> Task statement:
Find the string "woman" in the records. Copy each line that has it.

> Task material:

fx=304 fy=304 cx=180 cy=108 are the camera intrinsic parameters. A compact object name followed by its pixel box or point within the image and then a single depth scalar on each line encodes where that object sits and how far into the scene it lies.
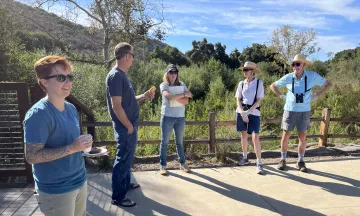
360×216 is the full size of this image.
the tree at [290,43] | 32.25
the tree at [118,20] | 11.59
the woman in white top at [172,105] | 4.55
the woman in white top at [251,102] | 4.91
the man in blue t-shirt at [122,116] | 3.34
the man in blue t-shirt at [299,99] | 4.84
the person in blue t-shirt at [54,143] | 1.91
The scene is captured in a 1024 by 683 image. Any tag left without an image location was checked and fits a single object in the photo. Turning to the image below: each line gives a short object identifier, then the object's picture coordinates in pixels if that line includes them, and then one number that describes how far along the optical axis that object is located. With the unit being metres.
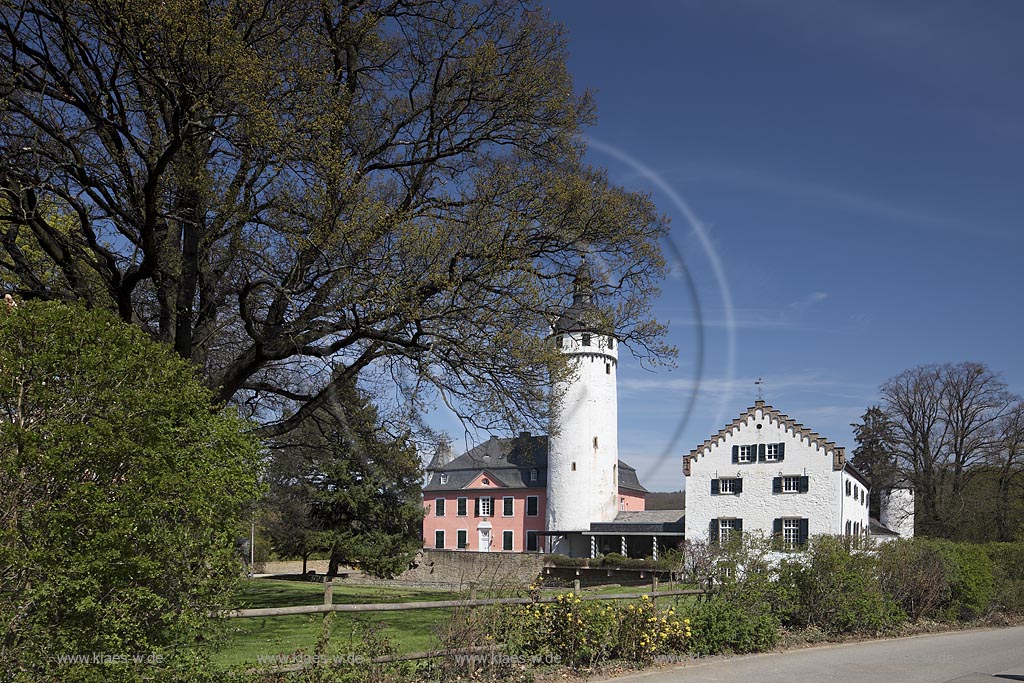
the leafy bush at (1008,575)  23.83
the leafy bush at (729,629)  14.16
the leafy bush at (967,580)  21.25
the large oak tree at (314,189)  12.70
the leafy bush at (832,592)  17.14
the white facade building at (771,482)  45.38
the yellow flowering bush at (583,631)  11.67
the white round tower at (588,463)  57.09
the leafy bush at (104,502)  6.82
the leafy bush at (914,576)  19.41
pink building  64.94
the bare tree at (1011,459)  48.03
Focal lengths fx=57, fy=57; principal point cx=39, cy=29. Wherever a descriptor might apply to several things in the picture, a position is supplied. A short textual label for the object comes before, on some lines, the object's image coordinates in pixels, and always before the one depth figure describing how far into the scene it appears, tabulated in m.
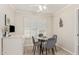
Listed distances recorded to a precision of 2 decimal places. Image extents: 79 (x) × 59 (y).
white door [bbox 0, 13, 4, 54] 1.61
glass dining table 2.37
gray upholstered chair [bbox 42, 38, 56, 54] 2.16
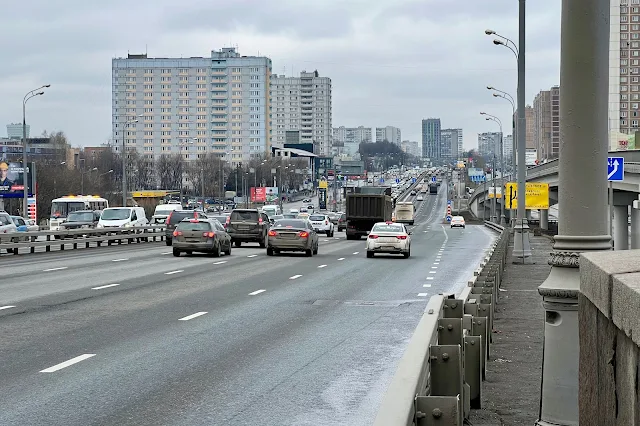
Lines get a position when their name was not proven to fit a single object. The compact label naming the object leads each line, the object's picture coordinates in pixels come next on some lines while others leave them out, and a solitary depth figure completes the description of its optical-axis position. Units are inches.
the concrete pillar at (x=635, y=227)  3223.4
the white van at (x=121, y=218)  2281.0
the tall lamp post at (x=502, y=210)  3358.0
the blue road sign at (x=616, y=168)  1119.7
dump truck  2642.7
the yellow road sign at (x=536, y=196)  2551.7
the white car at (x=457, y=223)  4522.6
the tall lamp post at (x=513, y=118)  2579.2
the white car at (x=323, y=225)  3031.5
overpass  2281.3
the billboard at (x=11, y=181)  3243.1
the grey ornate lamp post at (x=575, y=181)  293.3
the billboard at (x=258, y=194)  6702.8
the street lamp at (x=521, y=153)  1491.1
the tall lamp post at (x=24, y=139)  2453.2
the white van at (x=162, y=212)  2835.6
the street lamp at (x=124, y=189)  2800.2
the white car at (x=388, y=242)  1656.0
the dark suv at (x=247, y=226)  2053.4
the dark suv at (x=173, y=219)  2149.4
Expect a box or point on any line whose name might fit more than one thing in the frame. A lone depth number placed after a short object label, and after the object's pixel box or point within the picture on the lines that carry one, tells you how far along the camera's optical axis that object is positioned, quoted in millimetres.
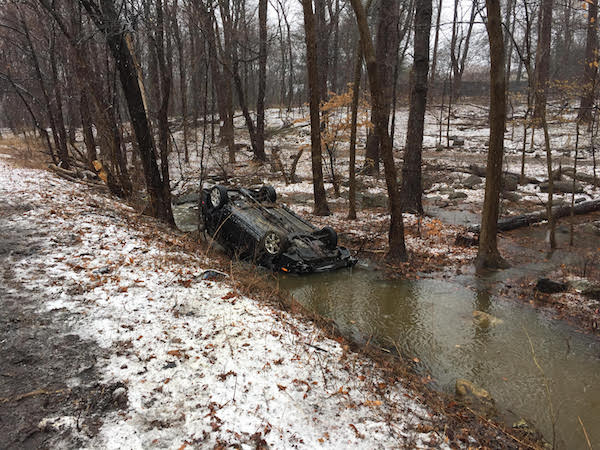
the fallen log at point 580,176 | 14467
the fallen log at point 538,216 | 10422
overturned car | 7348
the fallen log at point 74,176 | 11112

> Task output:
the woman in white top at [172,105] | 4.55
the woman in white top at [251,102] | 4.91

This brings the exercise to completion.